House Republicans will have no trouble sustaining the President's veto of a Democratic bill that shamefully ties critical troop funding to a series of arbitrary conditions and timelines, not to mention billions in unrelated spending. And while Democrats are now toying with idea of rationing support for our troops in the short-term while they find another way to force a withdrawal, that won't work either. What we need is a clean bill - an up or down vote on giving our troops the resources they need to succeed.

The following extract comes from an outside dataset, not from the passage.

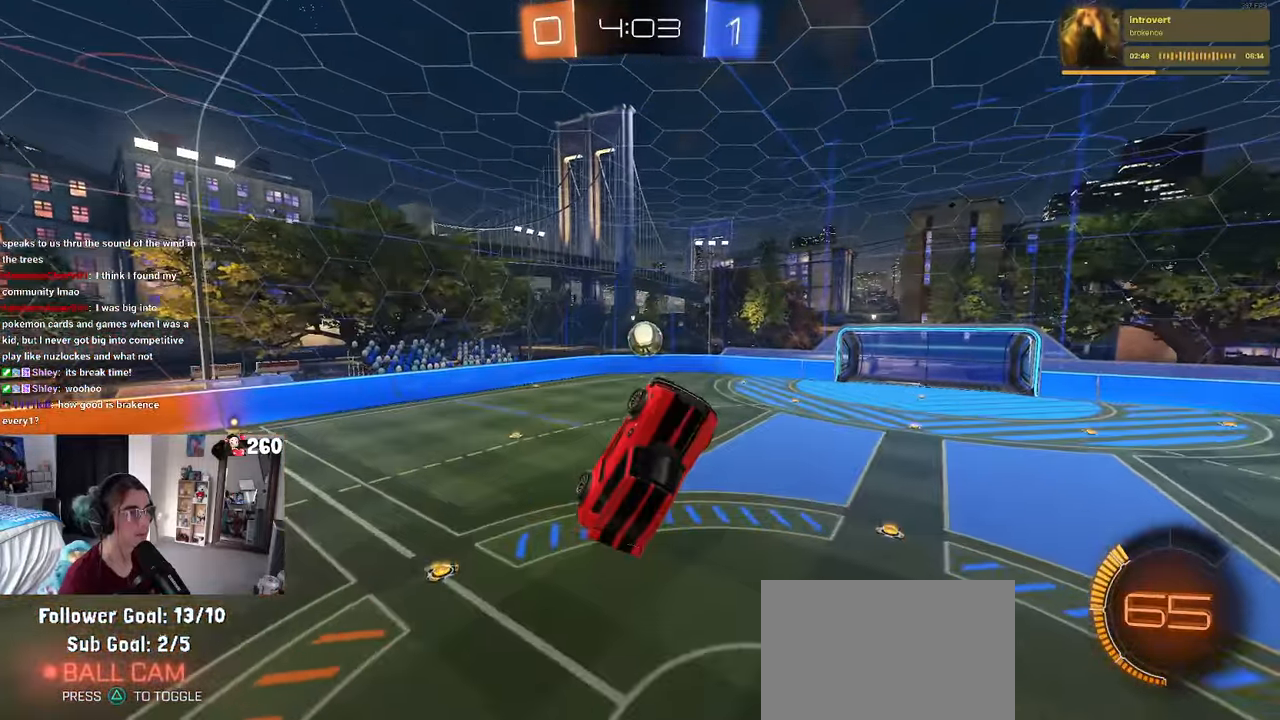
{"buttons": [], "left_stick": "center", "right_stick": "center", "events": [[50, "R1", "down"], [117, "left_stick", "center"], [350, "R1", "up"]]}
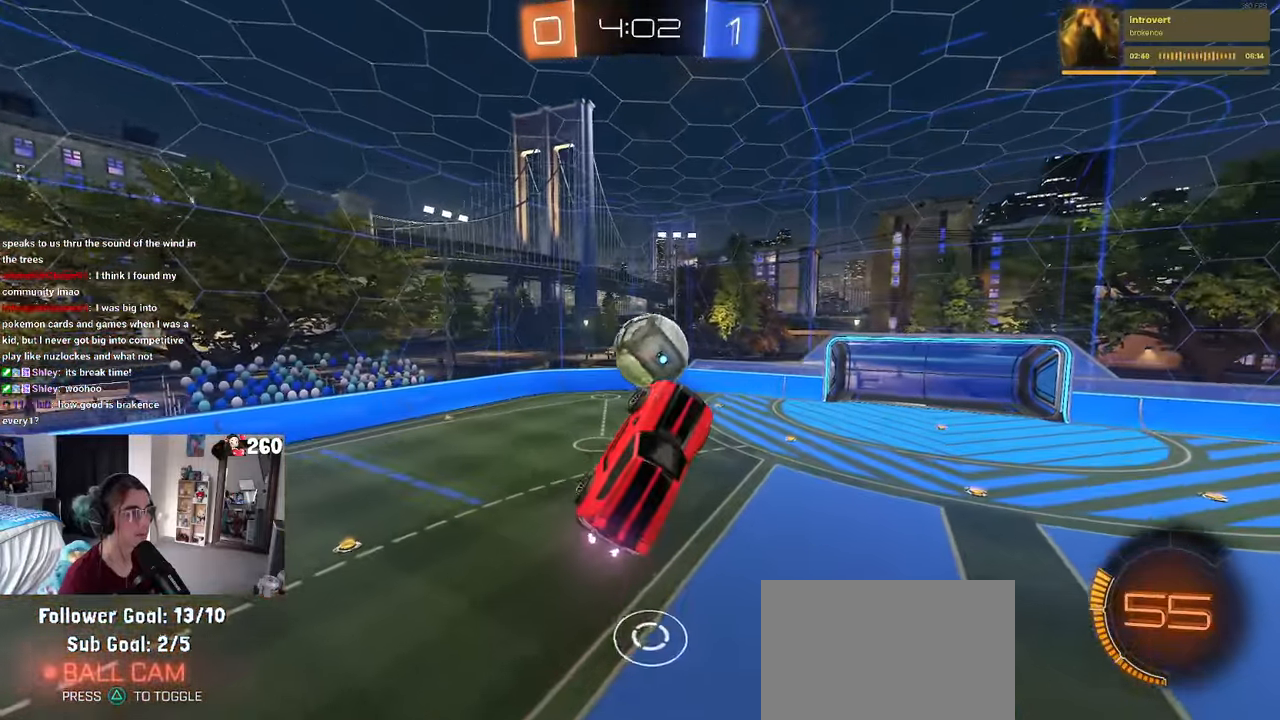
{"buttons": [], "left_stick": "up", "right_stick": "center", "events": [[50, "left_stick", "up"]]}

For the benefit of those who think "supporting the troops" means choking off their resources and undermining their mission, here is a brief primer on what a clean bill should look like.

First of all, a clean bill will not tie troop funding to a surrender date. Democrats repeatedly say the war in Iraq is "lost" and make the peculiar argument that America should instead "go after the terrorists where they are." They should listen to their House Majority Leader Steny Hoyer (D-MD) who has admitted al Qaeda has a "very significant presence" in Iraq. He's right - al Qaeda's presence in Iraq is real and it is deadly, and it is foolish to think that withdrawing would somehow diminish the threat it poses.

There is no doubt that al Qaeda would benefit from America's failure. Senator Joe Lieberman (I-CT) has soberly reminded his colleagues that, over the last few years, every time "U.S. forces pulled back, al Qaeda rushed in" to fill the void. The long-term consequences of a retreat would be devastating for America's national security, fostering further regional chaos and providing fertile ground for al Qaeda to plot future attacks.

Democrats should also listen to the Washington Post's David Broder who lambasted the mistaken argument that "the military effort is lost but a diplomatic-political strategy can succeed." In fact, General Petraeus has insisted that "military action is necessary to help improve security" in Iraq. Circling a surrender date on the calendar will do nothing to help our soldiers succeed in Iraq, and it will do nothing to further political and diplomatic progress.

Second, a clean bill will not tie troop funding to arbitrary conditions. Democrats claim they want "benchmarks." But benchmarks, by definition, are used to measure progress so that adjustments can be recommended periodically - based on results - to improve weaknesses and build upon strengths. What Democrats have actually authored and supported are a series of unrealistic conditions and timelines that choke off resources for our troops.

John Boehner

John Boehner is the Republican Minority Leader for the House of Representatives.